What holds a society together and actually brings it into being is ritual, symbol and myth. Metaphysics is the spinal marrow of a society, and when a society’s metaphysical immune system – what I am calling its archai – is tampered with, then the society in question will most likely go to pieces. Our current planetary civilization is going to pieces. But when something falls apart, the thing is, you never know what it’s going to become, what winged-thing may crawl forth out of its ashes to spread leathery wings and fly. Societies give birth to each other all the time. And micro-molecular societies are often in process of hidden formation within larger civilizational macro-systems.

An internal proletariat, as Toynbee said, is a social formation that is in a society, but not of it. And internal proletariats often announce themselves through the creation of what I term “Boundary Events,” in which an act of violence is often committed to signify the boundaries of a newly arising social formation. The AUM Shinrikyo cult that assaulted the Tokyo subways with sarin nerve gas in the mid 1990s was an example of a Japanese internal proletariat.
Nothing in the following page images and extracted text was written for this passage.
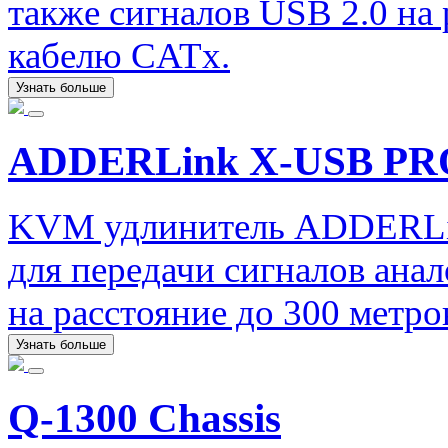
также сигналов USB 2.0 на 
кабелю CATx.
Узнать больше
ADDERLink X-USB PR
KVM удлинитель ADDERLi
для передачи сигналов ана
на расстояние до 300 метр
Узнать больше
Q-1300 Chassis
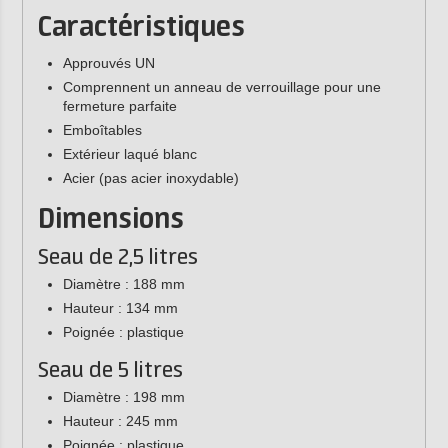
Caractéristiques
Approuvés UN
Comprennent un anneau de verrouillage pour une
fermeture parfaite
Emboîtables
Extérieur laqué blanc
Acier (pas acier inoxydable)
Dimensions
Seau de 2,5 litres
Diamètre : 188 mm
Hauteur : 134 mm
Poignée : plastique
Seau de 5 litres
Diamètre : 198 mm
Hauteur : 245 mm
Poignée : plastique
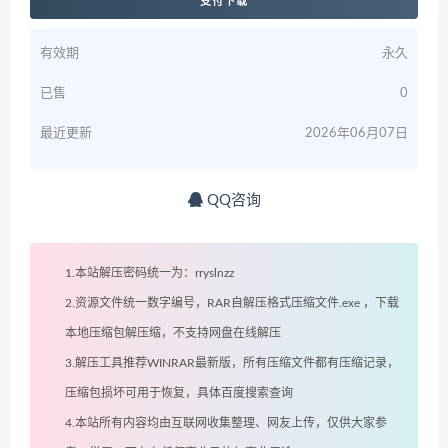
支付下载
有效期
永久
已售
0
最近更新
2026年06月07日
QQ咨询
1.本站解压密码统一为：rryslnzz
2.资源文件统一数字编号，RAR自解压格式压缩文件.exe ，下载
本地压缩包解压缩，不支持网盘在线解压
3.解压工具推荐WINRAR最新版，所有压缩文件都有压缩记录，
压缩包损坏可用于恢复，具体百度搜索查询
4.本站所有内容均由互联网收集整理、网友上传，仅供大家参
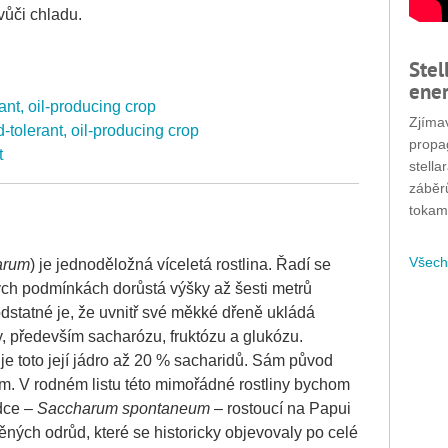
vůči chladu.
Stel
ener
ant, oil-producing crop
Zjímav
-tolerant, oil-producing crop
propa
t
stella
záběr
tokam
Všech
arum
) je jednoděložná víceletá rostlina. Řadí se
ných podmínkách dorůstá výšky až šesti metrů
dstatné je, že uvnitř své měkké dřeně ukládá
ty, především sacharózu, fruktózu a glukózu.
 toto její jádro až 20 % sacharidů. Sám původ
vím. V rodném listu této mimořádné rostliny bychom
dce –
Saccharum spontaneum
– rostoucí na Papui
ěných odrůd, které se historicky objevovaly po celé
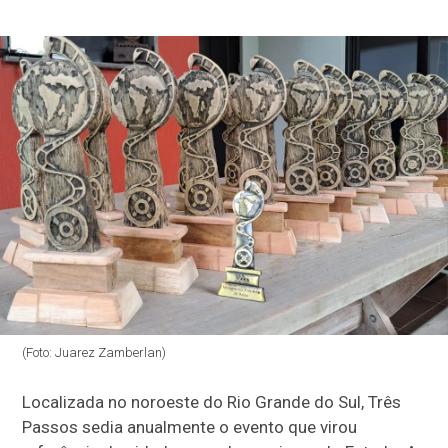
(Foto: Juarez Zamberlan)
Localizada no noroeste do Rio Grande do Sul, Três
Passos sedia anualmente o evento que virou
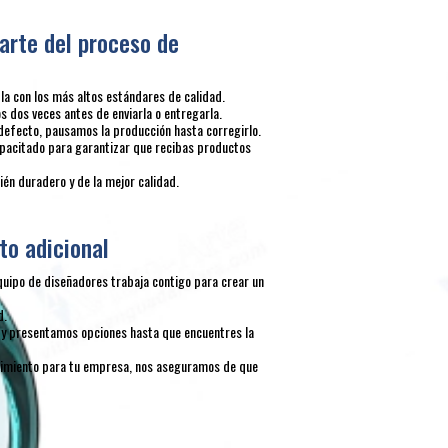
arte del proceso de
 con los más altos estándares de calidad.
 dos veces antes de enviarla o entregarla.
defecto, pausamos la producción hasta corregirlo.
pacitado para garantizar que recibas productos
én duradero y de la mejor calidad.
to adicional
quipo de diseñadores trabaja contigo para crear un
d.
y presentamos opciones hasta que encuentres la
ocimiento para tu empresa, nos aseguramos de que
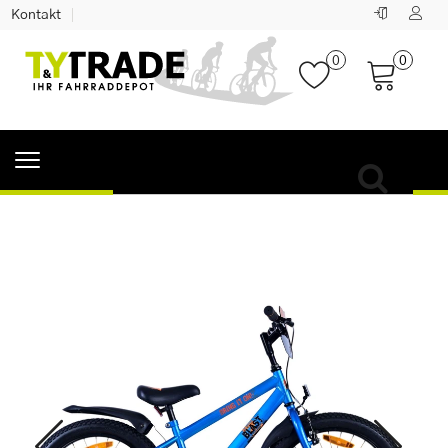
Kontakt
0
0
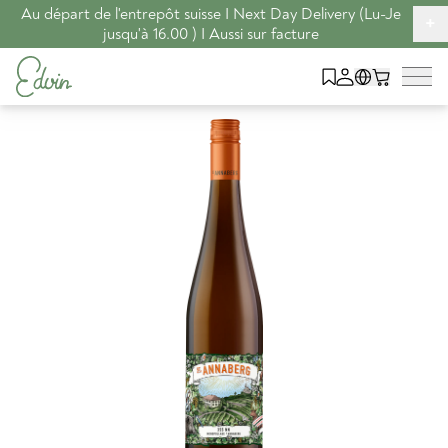
Au départ de l'entrepôt suisse I Next Day Delivery (Lu-Je
+
jusqu'à 16.00 ) I Aussi sur facture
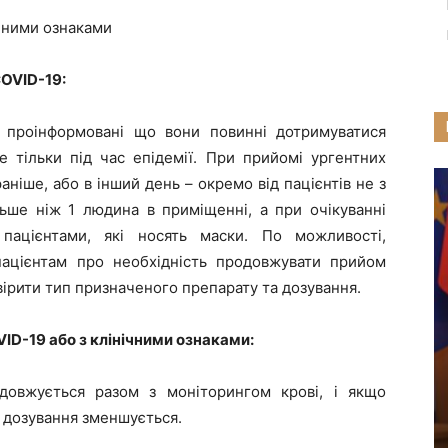
чними ознаками
COVID-19:
 проінформовані що вони повинні дотримуватися
не тільки під час епідемії. При прийомі ургентних
раніше, або в інший день – окремо від пацієнтів не з
льше ніж 1 людина в приміщенні, а при очікуванні
пацієнтами, які носять маски. По можливості,
пацієнтам про необхідність продовжувати прийом
ірити тип призначеного препарату та дозування.
ID-19 або з клінічними ознаками:
довжується разом з моніторингом крові, і якщо
 дозування зменшується.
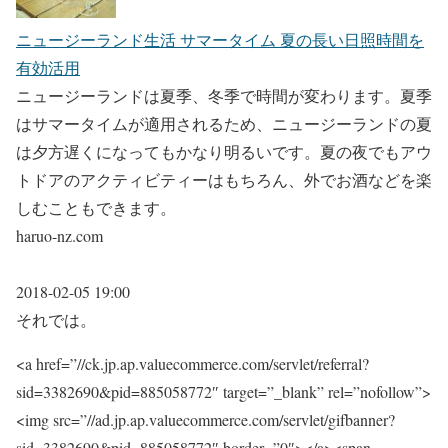
ニュージーランド生活 サマータイム 夏の長い日照時間を
有効活用
ニュージーランドは夏季、冬季で時間が変わります。夏季
はサマータイムが適用されるため、ニュージーランドの夏
は夕方遅くになってもかなり明るいです。夏の夜でもアウ
トドアのアクティビティーはもちろん、外でお酒などを楽
しむこともできます。
haruo-nz.com
2018-02-05 19:00
それでは。
<a href=”//ck.jp.ap.valuecommerce.com/servlet/referral?
sid=3382690&pid=885058772″ target=”_blank” rel=”nofollow”>
<img src=”//ad.jp.ap.valuecommerce.com/servlet/gifbanner?
sid=3382690&pid=885058772″ border=”0″></a><span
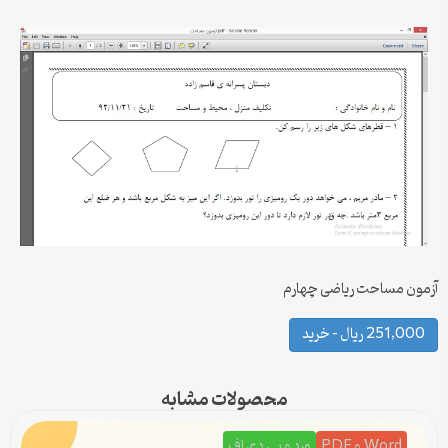
آزمون مساحت ریاضی چهارم
251,000 ریال – خرید
محصولات مشابه
Word و PDF
ورد و پی دی اف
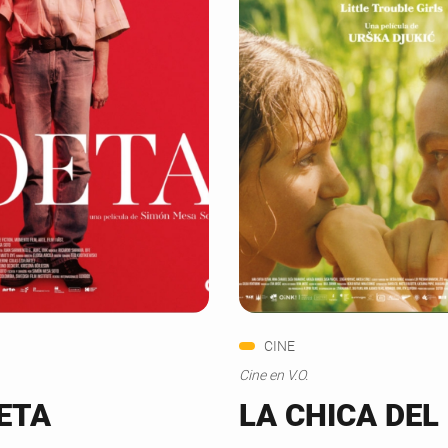
CINE
Cine en V.O.
ETA
LA CHICA DEL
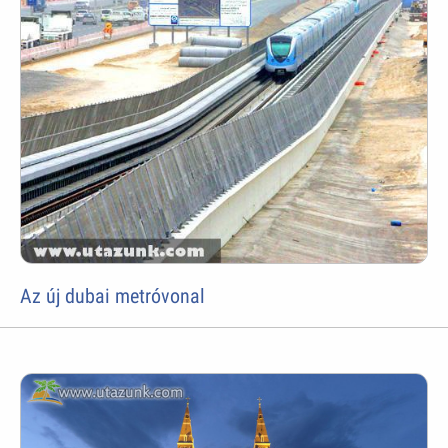
Az új dubai metróvonal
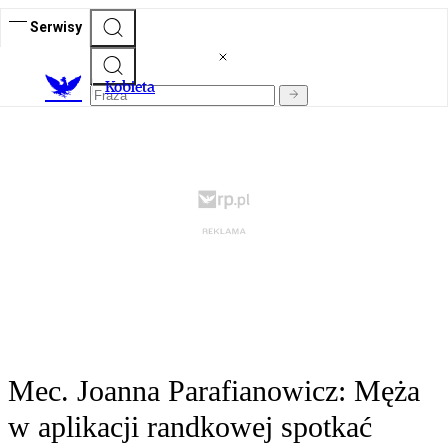
Serwisy
K
obieta
Mec. Joanna Parafianowicz: Męża
w aplikacji randkowej spotkać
Christianity itself began as a religion among the Roman slave internal proletariat, but in that case, it actually emerged out of the chrysalis of an older civilization to replace it with a whole new macro-scale Society.

A sign regime, as defined by Deleuze & Guattari, is a system that emits signs in the form of flashing signifiers that are constantly beaming out: the tattoos of a Russian mafia man are signifying that he is part of a different social formation from you; the complicated hand gestures of a Los Angeles street gang member are also signifiers meant to denote his apartness from the decaying social order that surrounds him; the guns held by a proud member of the NRA aren’t so much meant to shoot at people, as to signify that he isn’t part of your world."